### Task item
Can you reproduce every line of the records below, word for word and in the same order?

### Exercise data
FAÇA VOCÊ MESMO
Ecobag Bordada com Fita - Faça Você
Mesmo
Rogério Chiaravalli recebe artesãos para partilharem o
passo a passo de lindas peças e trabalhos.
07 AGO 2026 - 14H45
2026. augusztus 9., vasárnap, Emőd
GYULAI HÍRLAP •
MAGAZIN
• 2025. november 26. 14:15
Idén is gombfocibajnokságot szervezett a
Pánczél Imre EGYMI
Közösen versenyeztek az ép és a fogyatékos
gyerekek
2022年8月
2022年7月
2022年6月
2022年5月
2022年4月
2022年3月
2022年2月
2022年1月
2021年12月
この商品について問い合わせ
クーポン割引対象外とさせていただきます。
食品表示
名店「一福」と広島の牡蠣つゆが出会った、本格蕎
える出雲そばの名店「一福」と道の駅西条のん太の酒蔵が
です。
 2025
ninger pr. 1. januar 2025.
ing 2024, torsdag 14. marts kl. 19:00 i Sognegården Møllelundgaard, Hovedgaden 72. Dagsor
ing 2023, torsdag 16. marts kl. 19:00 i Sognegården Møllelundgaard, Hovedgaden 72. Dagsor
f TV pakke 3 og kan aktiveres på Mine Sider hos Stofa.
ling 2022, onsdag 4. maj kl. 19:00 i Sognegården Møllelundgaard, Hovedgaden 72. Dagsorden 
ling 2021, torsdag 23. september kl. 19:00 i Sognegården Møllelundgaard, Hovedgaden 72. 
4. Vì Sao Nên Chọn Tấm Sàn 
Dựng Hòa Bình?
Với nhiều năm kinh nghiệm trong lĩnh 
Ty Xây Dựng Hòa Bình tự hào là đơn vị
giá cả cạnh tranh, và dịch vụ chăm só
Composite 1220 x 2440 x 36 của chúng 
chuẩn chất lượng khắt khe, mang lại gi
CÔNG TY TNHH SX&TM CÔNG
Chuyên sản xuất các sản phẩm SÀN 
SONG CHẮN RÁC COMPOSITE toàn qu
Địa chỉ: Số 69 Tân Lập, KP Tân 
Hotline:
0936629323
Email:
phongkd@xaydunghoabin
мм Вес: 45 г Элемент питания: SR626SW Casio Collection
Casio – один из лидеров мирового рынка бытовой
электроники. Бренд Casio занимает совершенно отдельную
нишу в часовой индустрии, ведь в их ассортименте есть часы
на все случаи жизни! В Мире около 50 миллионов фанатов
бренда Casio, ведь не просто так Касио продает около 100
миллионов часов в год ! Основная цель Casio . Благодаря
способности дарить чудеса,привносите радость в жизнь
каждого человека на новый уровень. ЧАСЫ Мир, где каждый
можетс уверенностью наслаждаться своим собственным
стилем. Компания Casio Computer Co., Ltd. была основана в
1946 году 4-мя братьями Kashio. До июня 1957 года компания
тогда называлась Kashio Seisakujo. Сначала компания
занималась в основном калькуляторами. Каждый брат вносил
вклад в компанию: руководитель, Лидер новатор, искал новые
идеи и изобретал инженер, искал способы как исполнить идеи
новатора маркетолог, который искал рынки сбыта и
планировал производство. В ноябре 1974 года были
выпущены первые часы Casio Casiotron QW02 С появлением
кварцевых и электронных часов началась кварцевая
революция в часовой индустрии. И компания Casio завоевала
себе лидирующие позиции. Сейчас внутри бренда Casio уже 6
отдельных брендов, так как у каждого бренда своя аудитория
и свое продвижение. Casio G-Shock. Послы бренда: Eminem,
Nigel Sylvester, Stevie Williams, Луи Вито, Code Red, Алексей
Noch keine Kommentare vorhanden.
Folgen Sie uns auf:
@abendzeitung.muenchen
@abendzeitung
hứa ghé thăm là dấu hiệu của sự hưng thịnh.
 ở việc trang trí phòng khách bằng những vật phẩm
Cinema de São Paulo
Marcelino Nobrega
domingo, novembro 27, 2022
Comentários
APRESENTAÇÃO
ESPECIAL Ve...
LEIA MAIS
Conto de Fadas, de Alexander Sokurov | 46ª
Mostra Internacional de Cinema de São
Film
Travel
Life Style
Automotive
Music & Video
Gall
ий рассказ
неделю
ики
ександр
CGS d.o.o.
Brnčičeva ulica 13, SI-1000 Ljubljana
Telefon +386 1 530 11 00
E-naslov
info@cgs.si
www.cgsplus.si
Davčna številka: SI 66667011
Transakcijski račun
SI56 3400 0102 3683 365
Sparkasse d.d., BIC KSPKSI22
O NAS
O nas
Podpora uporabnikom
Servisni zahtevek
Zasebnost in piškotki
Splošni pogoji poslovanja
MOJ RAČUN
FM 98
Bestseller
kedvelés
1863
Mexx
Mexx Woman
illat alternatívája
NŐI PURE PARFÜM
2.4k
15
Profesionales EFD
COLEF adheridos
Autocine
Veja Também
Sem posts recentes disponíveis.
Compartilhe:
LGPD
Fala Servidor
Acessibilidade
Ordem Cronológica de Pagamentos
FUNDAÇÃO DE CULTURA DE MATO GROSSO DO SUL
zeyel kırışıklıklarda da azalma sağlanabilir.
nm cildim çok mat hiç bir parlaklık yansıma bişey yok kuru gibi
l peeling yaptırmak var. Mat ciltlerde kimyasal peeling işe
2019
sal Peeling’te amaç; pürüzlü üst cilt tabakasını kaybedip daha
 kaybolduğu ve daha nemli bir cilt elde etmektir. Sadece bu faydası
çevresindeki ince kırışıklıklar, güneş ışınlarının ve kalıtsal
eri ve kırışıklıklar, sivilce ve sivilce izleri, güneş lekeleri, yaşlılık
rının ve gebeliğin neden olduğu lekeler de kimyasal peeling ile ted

### Response below
FAÇA VOCÊ MESMO
Ecobag Bordada com Fita - Faça Você
Mesmo
Rogério Chiaravalli recebe artesãos para partilharem o
passo a passo de lindas peças e trabalhos.
07 AGO 2026 - 14H45
2026. augusztus 9., vasárnap, Emőd
GYULAI HÍRLAP •
MAGAZIN
• 2025. november 26. 14:15
Idén is gombfocibajnokságot szervezett a
Pánczél Imre EGYMI
Közösen versenyeztek az ép és a fogyatékos
gyerekek
2022年8月
2022年7月
2022年6月
2022年5月
2022年4月
2022年3月
2022年2月
2022年1月
2021年12月
この商品について問い合わせ
クーポン割引対象外とさせていただきます。
食品表示
名店「一福」と広島の牡蠣つゆが出会った、本格蕎
える出雲そばの名店「一福」と道の駅西条のん太の酒蔵が
です。
 2025
ninger pr. 1. januar 2025.
ing 2024, torsdag 14. marts kl. 19:00 i Sognegården Møllelundgaard, Hovedgaden 72. Dagsor
ing 2023, torsdag 16. marts kl. 19:00 i Sognegården Møllelundgaard, Hovedgaden 72. Dagsor
f TV pakke 3 og kan aktiveres på Mine Sider hos Stofa.
ling 2022, onsdag 4. maj kl. 19:00 i Sognegården Møllelundgaard, Hovedgaden 72. Dagsorden 
ling 2021, torsdag 23. september kl. 19:00 i Sognegården Møllelundgaard, Hovedgaden 72. 
4. Vì Sao Nên Chọn Tấm Sàn 
Dựng Hòa Bình?
Với nhiều năm kinh nghiệm trong lĩnh 
Ty Xây Dựng Hòa Bình tự hào là đơn vị
giá cả cạnh tranh, và dịch vụ chăm só
Composite 1220 x 2440 x 36 của chúng 
chuẩn chất lượng khắt khe, mang lại gi
CÔNG TY TNHH SX&TM CÔNG
Chuyên sản xuất các sản phẩm SÀN 
SONG CHẮN RÁC COMPOSITE toàn qu
Địa chỉ: Số 69 Tân Lập, KP Tân 
Hotline:
0936629323
Email:
phongkd@xaydunghoabin
мм Вес: 45 г Элемент питания: SR626SW Casio Collection
Casio – один из лидеров мирового рынка бытовой
электроники. Бренд Casio занимает совершенно отдельную
нишу в часовой индустрии, ведь в их ассортименте есть часы
на все случаи жизни! В Мире около 50 миллионов фанатов
бренда Casio, ведь не просто так Касио продает около 100
миллионов часов в год ! Основная цель Casio . Благодаря
способности дарить чудеса,привносите радость в жизнь
каждого человека на новый уровень. ЧАСЫ Мир, где каждый
можетс уверенностью наслаждаться своим собственным
стилем. Компания Casio Computer Co., Ltd. была основана в
1946 году 4-мя братьями Kashio. До июня 1957 года компания
тогда называлась Kashio Seisakujo. Сначала компания
занималась в основном калькуляторами. Каждый брат вносил
вклад в компанию: руководитель, Лидер новатор, искал новые
идеи и изобретал инженер, искал способы как исполнить идеи
новатора маркетолог, который искал рынки сбыта и
планировал производство. В ноябре 1974 года были
выпущены первые часы Casio Casiotron QW02 С появлением
кварцевых и электронных часов началась кварцевая
революция в часовой индустрии. И компания Casio завоевала
себе лидирующие позиции. Сейчас внутри бренда Casio уже 6
отдельных брендов, так как у каждого бренда своя аудитория
и свое продвижение. Casio G-Shock. Послы бренда: Eminem,
Nigel Sylvester, Stevie Williams, Луи Вито, Code Red, Алексей
Noch keine Kommentare vorhanden.
Folgen Sie uns auf:
@abendzeitung.muenchen
@abendzeitung
hứa ghé thăm là dấu hiệu của sự hưng thịnh.
 ở việc trang trí phòng khách bằng những vật phẩm
Cinema de São Paulo
Marcelino Nobrega
domingo, novembro 27, 2022
Comentários
APRESENTAÇÃO
ESPECIAL Ve...
LEIA MAIS
Conto de Fadas, de Alexander Sokurov | 46ª
Mostra Internacional de Cinema de São
Film
Travel
Life Style
Automotive
Music & Video
Gall
ий рассказ
неделю
ики
ександр
CGS d.o.o.
Brnčičeva ulica 13, SI-1000 Ljubljana
Telefon +386 1 530 11 00
E-naslov
info@cgs.si
www.cgsplus.si
Davčna številka: SI 66667011
Transakcijski račun
SI56 3400 0102 3683 365
Sparkasse d.d., BIC KSPKSI22
O NAS
O nas
Podpora uporabnikom
Servisni zahtevek
Zasebnost in piškotki
Splošni pogoji poslovanja
MOJ RAČUN
FM 98
Bestseller
kedvelés
1863
Mexx
Mexx Woman
illat alternatívája
NŐI PURE PARFÜM
2.4k
15
Profesionales EFD
COLEF adheridos
Autocine
Veja Também
Sem posts recentes disponíveis.
Compartilhe:
LGPD
Fala Servidor
Acessibilidade
Ordem Cronológica de Pagamentos
FUNDAÇÃO DE CULTURA DE MATO GROSSO DO SUL
zeyel kırışıklıklarda da azalma sağlanabilir.
nm cildim çok mat hiç bir parlaklık yansıma bişey yok kuru gibi
l peeling yaptırmak var. Mat ciltlerde kimyasal peeling işe
2019
sal Peeling’te amaç; pürüzlü üst cilt tabakasını kaybedip daha
 kaybolduğu ve daha nemli bir cilt elde etmektir. Sadece bu faydası
çevresindeki ince kırışıklıklar, güneş ışınlarının ve kalıtsal
eri ve kırışıklıklar, sivilce ve sivilce izleri, güneş lekeleri, yaşlılık
rının ve gebeliğin neden olduğu lekeler de kimyasal peeling ile ted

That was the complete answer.